К разработке операции по нападению на немецкий обоз я подключил и Волчанского. Он любил поговорить, но отличался удивительной способностью выдвигать смелые, порой казавшиеся несбыточными идеи и горячо, до самозабвения, отстаивать их. Зуд говоруна он обрушил на Рудольфа, мотивируя это желанием, как он выражался, познать душу немецкого молодого человека сороковых годов. Ему очень нравился философский склад мышления Рудольфа. Видимо, в какой-то степени Рудольф заменил ему Некипелова, хотя немца ни разу не удалось вывести из себя.

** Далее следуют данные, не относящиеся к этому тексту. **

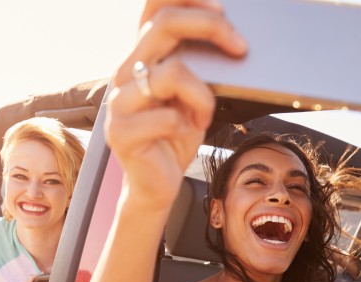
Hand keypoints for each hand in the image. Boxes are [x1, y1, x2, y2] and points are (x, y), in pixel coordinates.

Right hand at [105, 0, 246, 208]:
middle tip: (240, 46)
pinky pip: (168, 117)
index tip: (223, 9)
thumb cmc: (175, 137)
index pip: (154, 7)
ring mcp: (120, 102)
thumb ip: (195, 65)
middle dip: (211, 28)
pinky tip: (187, 133)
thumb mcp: (191, 94)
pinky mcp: (121, 133)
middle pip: (164, 25)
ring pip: (172, 72)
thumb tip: (230, 36)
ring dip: (202, 95)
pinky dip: (188, 126)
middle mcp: (125, 73)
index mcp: (141, 58)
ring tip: (203, 114)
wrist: (156, 185)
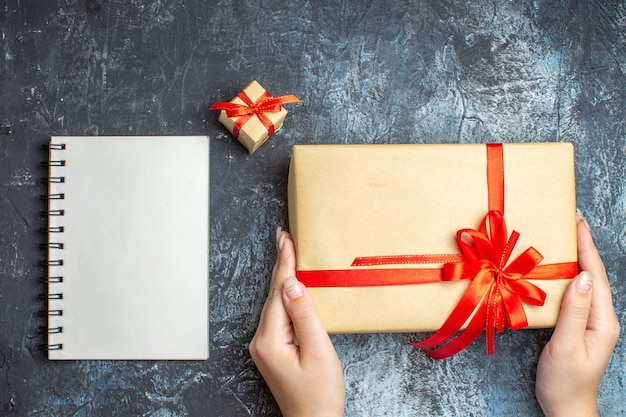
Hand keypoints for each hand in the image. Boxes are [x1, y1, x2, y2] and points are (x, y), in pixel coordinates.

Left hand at [249, 228, 344, 416]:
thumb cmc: (319, 395)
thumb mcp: (318, 352)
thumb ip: (306, 316)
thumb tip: (293, 285)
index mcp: (270, 339)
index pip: (279, 292)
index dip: (285, 264)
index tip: (286, 239)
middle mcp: (260, 340)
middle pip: (273, 295)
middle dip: (281, 265)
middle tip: (285, 237)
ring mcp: (264, 345)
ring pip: (275, 303)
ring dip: (283, 279)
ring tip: (288, 253)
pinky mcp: (272, 349)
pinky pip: (278, 315)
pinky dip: (285, 297)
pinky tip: (291, 286)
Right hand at [536, 211, 619, 416]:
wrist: (565, 407)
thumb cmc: (565, 381)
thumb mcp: (567, 347)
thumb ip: (575, 312)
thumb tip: (583, 277)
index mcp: (603, 321)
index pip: (597, 277)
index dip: (587, 248)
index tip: (578, 222)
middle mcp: (600, 318)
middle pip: (594, 275)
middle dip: (584, 246)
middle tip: (570, 221)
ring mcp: (590, 321)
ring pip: (584, 282)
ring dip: (575, 258)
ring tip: (564, 237)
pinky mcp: (577, 325)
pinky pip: (574, 294)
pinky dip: (566, 275)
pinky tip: (555, 269)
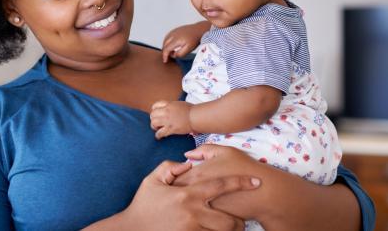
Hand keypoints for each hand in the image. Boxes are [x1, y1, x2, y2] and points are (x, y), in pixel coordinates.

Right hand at [120, 160, 259, 230]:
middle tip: (243, 220)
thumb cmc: (143, 204)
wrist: (132, 229)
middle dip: (240, 222)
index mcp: (187, 194)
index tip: (256, 181)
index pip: (221, 186)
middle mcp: (193, 213)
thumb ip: (170, 167)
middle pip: (228, 221)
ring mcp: (191, 229)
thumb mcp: (153, 180)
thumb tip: (188, 164)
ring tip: (233, 229)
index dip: (241, 183)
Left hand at [150, 100, 192, 138]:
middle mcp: (167, 111)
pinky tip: (159, 137)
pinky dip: (158, 135)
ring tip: (157, 129)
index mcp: (169, 104)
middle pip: (153, 114)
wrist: (197, 117)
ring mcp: (168, 120)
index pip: (155, 105)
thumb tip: (169, 110)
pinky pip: (160, 133)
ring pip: (154, 123)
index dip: (154, 110)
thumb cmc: (191, 110)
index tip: (156, 114)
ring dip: (154, 126)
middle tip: (156, 123)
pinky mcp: (171, 128)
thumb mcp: (179, 104)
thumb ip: (172, 106)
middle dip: (153, 119)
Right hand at [162, 21, 210, 62]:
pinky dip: (167, 42)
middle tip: (168, 57)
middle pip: (164, 45)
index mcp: (176, 40)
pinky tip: (171, 45)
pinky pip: (167, 37)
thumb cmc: (195, 39)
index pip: (166, 49)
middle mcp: (173, 35)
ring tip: (170, 52)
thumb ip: (180, 54)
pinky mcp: (175, 30)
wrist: (199, 30)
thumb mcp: (189, 49)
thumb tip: (173, 55)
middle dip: (165, 52)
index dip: (164, 56)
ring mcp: (173, 31)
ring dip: (165, 47)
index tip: (165, 60)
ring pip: (165, 40)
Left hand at [175, 145, 265, 222]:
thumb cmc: (245, 168)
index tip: (178, 178)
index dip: (173, 178)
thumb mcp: (225, 151)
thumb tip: (187, 155)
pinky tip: (199, 209)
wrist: (264, 193)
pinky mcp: (212, 219)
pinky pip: (197, 216)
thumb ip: (204, 150)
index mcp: (197, 174)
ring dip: (184, 204)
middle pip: (176, 194)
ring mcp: (203, 207)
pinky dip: (195, 212)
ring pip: (185, 207)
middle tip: (180, 191)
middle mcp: (197, 192)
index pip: (174, 177)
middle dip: (175, 192)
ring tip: (187, 201)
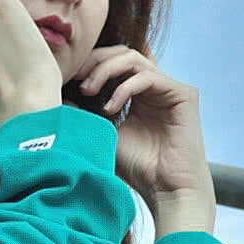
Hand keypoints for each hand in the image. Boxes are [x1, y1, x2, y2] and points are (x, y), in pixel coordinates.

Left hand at [74, 45, 213, 212]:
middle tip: (77, 78)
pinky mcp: (184, 94)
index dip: (91, 64)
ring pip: (133, 59)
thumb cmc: (137, 168)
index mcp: (140, 93)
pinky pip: (148, 77)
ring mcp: (171, 89)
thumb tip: (60, 96)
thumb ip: (87, 114)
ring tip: (88, 91)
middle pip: (123, 53)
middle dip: (96, 61)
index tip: (68, 78)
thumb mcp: (104, 134)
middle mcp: (157, 87)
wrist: (166, 190)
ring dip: (105, 71)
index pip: (115, 62)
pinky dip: (124, 88)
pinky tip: (110, 108)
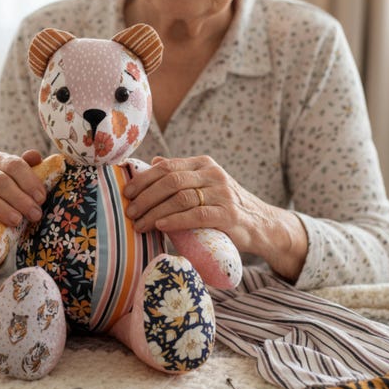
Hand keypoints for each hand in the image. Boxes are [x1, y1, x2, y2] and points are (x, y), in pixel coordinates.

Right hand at [0, 150, 45, 226]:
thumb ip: (29, 166)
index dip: (29, 181)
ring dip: (2, 208)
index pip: (14, 165)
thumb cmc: (11, 189)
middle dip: (20, 199)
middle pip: (0, 181)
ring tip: (17, 220)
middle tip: (35, 214)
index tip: (41, 198)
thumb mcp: (21, 176)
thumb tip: (35, 156)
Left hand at [124, 156, 307, 280]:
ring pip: (181, 197)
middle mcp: (213, 174)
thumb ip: (180, 174)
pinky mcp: (229, 214)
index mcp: (203, 164)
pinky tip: (160, 226)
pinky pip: (197, 215)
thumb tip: (153, 162)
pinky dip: (175, 220)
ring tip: (140, 224)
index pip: (167, 167)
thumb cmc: (223, 206)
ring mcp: (222, 193)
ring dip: (155, 211)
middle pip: (171, 180)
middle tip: (130, 212)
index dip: (143, 180)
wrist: (261, 224)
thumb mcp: (203, 185)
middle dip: (146, 197)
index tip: (127, 194)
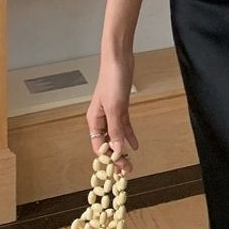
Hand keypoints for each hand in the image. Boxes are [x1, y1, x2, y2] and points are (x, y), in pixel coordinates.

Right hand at [87, 51, 137, 176]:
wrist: (119, 58)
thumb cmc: (112, 79)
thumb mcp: (115, 107)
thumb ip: (116, 129)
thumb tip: (118, 150)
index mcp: (94, 120)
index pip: (99, 147)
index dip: (108, 159)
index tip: (118, 170)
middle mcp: (101, 119)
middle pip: (107, 143)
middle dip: (116, 157)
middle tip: (126, 170)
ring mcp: (111, 113)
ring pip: (116, 136)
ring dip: (122, 148)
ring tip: (130, 162)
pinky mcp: (120, 107)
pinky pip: (123, 126)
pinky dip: (128, 135)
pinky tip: (134, 145)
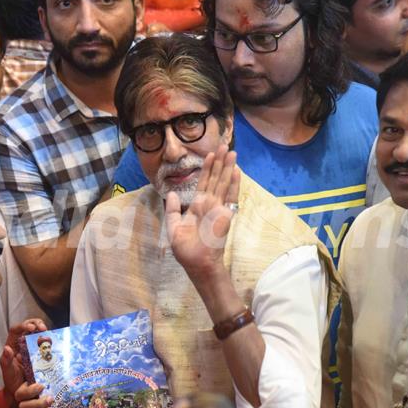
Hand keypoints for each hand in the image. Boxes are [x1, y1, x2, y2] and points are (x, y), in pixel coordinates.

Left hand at [0, 318, 46, 407]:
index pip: (16, 330)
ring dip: (44, 330)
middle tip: (43, 328)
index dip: (23, 325)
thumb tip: (7, 348)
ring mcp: (32, 348)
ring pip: (38, 332)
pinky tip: (54, 342)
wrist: (22, 393)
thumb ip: (5, 361)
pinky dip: (50, 340)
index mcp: (13, 345)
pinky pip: (46, 343)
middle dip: (37, 324)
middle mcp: (22, 344)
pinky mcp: (41, 353)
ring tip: (48, 333)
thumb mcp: (8, 373)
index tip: (31, 328)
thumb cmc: (12, 382)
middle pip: (29, 326)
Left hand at [164, 144, 239, 286]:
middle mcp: (210, 204)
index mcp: (198, 206)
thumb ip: (173, 210)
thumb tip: (172, 194)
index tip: (210, 154)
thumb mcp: (173, 228)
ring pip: (223, 182)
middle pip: (215, 178)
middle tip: (223, 144)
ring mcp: (219, 208)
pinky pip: (230, 195)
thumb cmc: (186, 250)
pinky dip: (233, 183)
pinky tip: (236, 170)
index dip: (207, 169)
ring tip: (231, 151)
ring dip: (227, 167)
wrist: (197, 263)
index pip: (204, 183)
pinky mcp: (226, 214)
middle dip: (218, 162)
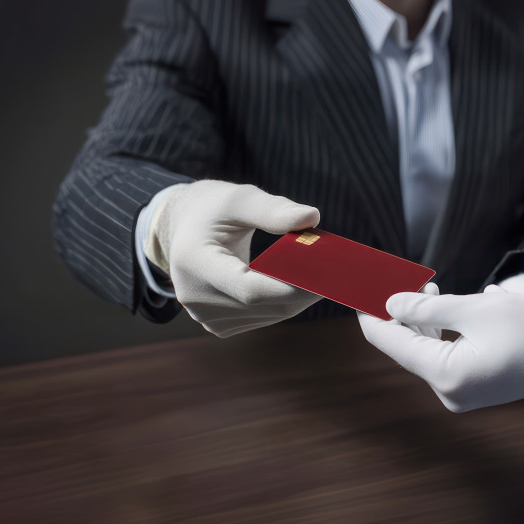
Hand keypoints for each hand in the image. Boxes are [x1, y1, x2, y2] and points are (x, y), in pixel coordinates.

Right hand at [145, 180, 320, 336]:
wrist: (184, 230)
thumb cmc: (213, 209)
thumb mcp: (239, 198)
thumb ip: (273, 209)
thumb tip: (312, 217)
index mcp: (194, 263)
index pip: (250, 290)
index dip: (292, 287)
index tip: (328, 274)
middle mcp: (195, 297)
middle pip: (264, 306)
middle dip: (304, 290)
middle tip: (338, 272)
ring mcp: (205, 317)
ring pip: (269, 316)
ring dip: (298, 297)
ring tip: (320, 273)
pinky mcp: (219, 325)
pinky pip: (262, 318)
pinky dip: (284, 302)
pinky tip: (297, 283)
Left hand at [357, 285, 523, 410]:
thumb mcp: (475, 308)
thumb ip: (428, 306)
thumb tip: (390, 303)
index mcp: (444, 373)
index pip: (389, 341)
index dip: (371, 312)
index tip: (360, 287)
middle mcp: (446, 390)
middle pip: (405, 347)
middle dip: (400, 312)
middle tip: (403, 277)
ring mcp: (459, 393)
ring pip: (423, 350)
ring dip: (421, 319)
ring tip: (430, 286)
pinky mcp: (471, 388)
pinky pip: (442, 357)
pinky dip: (438, 333)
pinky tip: (444, 306)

Больше всего Волчанского интересовало, как это немцы могли пойти за Гитлером, чем объяснить зверства фашистских войск.
— Ну ты, ей-бо, сам пойми, — горячился Волчанский. — Ну, фашисты зверствуют, это понятно. Но ведь в армии — трудовой народ! Он-то что думает?
— Гитлер очень много сделал, чтобы связать весь народ общностью преступлений, — сказал Рудольф. — Немцам внушали: если это не сделаешь ты, то это сделает кто-нибудь другой. Богатство и власть развращают. Они не только одурманивают людей, но и уродуют души.
— Значит, всех удалось развратить? А где же, ей-бо, рабочие? Мы же надеялись — немецкий пролетариат ударит Гитлеру в спину. А фюрер, ей-бо, оседлал этих пролетариев и поскакал. Скажешь, не так?
— Тех, кто пытался сбросить хомут, нет в живых. Их было много. И они в могилах или в концлагерях. В Германии вы своими глазами могли бы увидеть… Это… — Рудольф долго искал подходящее сравнение, — как большая тюрьма. Человек хочет дышать и вдруг чувствует, что еще немного — и кончится воздух. В Германии боятся не только говорить, но и мыслить! А тот, кто мыслил вслух, — о, это были мысли для показа, это была шизофрения мысли! У Эрны отец — фашист. Он сказал, что если она не отвергнет меня, то он донесет в гестапо, не пожалеет и родную дочь. «Мой долг», — с гордостью подчеркивал он. Разве это жизнь?
Но как Рудольф ни старался, его доводы не убеждали Волчанского. Рудольф и сам понимал, что его объяснения не исчерпывают сложной, противоречивой и запутанной проблемы и что потребуется время, которое, отодвинув от нас войну, даст возможность объективно разобраться во всем.
— Самый страшный вопрос для меня, — признавался Рудольф, — как мы, немцы, будем жить после войны? Больную совесть не сможет вылечить даже время.